According to the present invention, the multi-scan method C
In the RT display device, since the change amount of the polarity discrimination voltage with respect to the change of the pulse width of the sync signal is increased,
The range of sync signals that can be handled is widened.

[Brief description of drawings]

FIG. 1 is a configuration diagram of a synchronization signal processing circuit according to an embodiment of the present invention.

FIG. 2 is a diagram showing a relationship between inputs and outputs of the synchronization signal processing circuit shown in FIG.

FIG. 3 is a diagram showing a change in duty ratio of a synchronization signal and a change in integrated voltage.

FIG. 4 is a graph showing circuit characteristics of the synchronization signal processing circuit shown in FIG.

FIG. 5 is a schematic configuration diagram of a multi-scan CRT display device according to an embodiment of the present invention.

FIG. 6 is a configuration diagram of a conventional synchronization signal processing circuit.

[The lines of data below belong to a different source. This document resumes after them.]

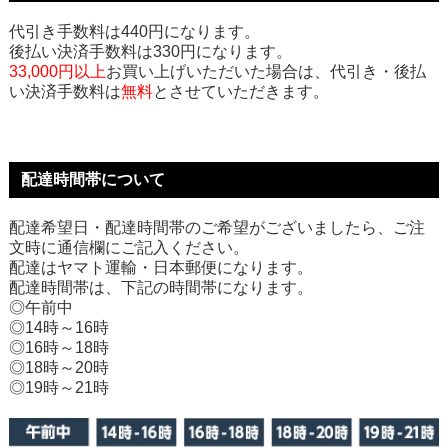
代引き手数料は440円になります。
後払い決済手数料は330円になります。
33,000円以上
お買い上げいただいた場合は、代引き・後払
い決済手数料は
無料
とさせていただきます。
配達時間帯について
配達希望日・配達時間帯のご希望がございましたら、ご注
文時に通信欄にご記入ください。
配達はヤマト運輸・日本郵便になります。
配達時間帯は、下記の時間帯になります。
◎午前中
◎14時～16時
◎16時～18時
◎18時～20時
◎19時～21時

7 is a graph showing circuit characteristics of the conventional synchronization signal processing circuit shown in FIG.

[Explanation of symbols]

1, 9, 14 ... Capacitors 2, 6, 7, 8, 15, 1
6, 17, 18 ... Resistor, 3, 4, 5, 19, 20 ... Diode, 10 ... Non-inverting sync signal regenerator, 11 ... Inverting sync signal regenerator, 12 ... Polarity discriminator, 13 ... Output changeover switch.

Claims (4)

[Claims] 1. The polarity of the input synchronizing signal is determined from the relationship between the duty ratio of the synchronizing signal and the integrated voltage of the synchronizing signal, and the integrated voltage obtained by integrating the input synchronizing signal. In a multi-scan CRT display device that reproduces and uses a synchronization signal based on the determination result,
A multi-scan CRT display device comprising a circuit for increasing a variation of an integrated voltage with respect to a variation of a duty ratio of an input synchronizing signal. 2. The polarity of the input synchronizing signal is determined from the relationship between the duty ratio of the synchronizing signal and the integrated voltage of the synchronizing signal, and the integrated voltage obtained by integrating the input synchronizing signal. In a sync signal processing circuit of a multi-scan CRT display device that reproduces a sync signal based on the determination result, a circuit that increases the amount of change in the integrated voltage with respect to the amount of change in the duty ratio of the input sync signal is provided. A synchronous signal processing circuit of a multi-scan CRT display device characterized by the above. 3. A capacitor for cutting off a direct current component of an input pulse-shaped synchronizing signal, and a first circuit for clamping a voltage amplitude of a pulse signal passing through the capacitor at two different potentials to perform a DC bias. A second circuit comprising: first means for reproducing a sync signal having a polarity opposite to that of the sync signal from the output signal of the circuit; and second means for reproducing a sync signal having the same polarity as the sync signal, and the first circuit. In the synchronization signal processing circuit, the filter circuit integrating and averaging the output signals of the second circuit and the switch circuit for selecting and outputting the first means output or the second means output of the second circuit according to the average voltage. Is installed on a route different from that for blocking the DC component of the input synchronizing signal, clamping the voltage amplitude of the signal with two different potentials, and then averaging the voltage. A synchronizing signal processing circuit for a multi-scan CRT display device, further comprising an additional circuit for inputting the average voltage to the switch circuit in addition to the average voltage output from the filter circuit. 4. A multi-scan CRT display device comprising the synchronization signal processing circuit according to claim 3.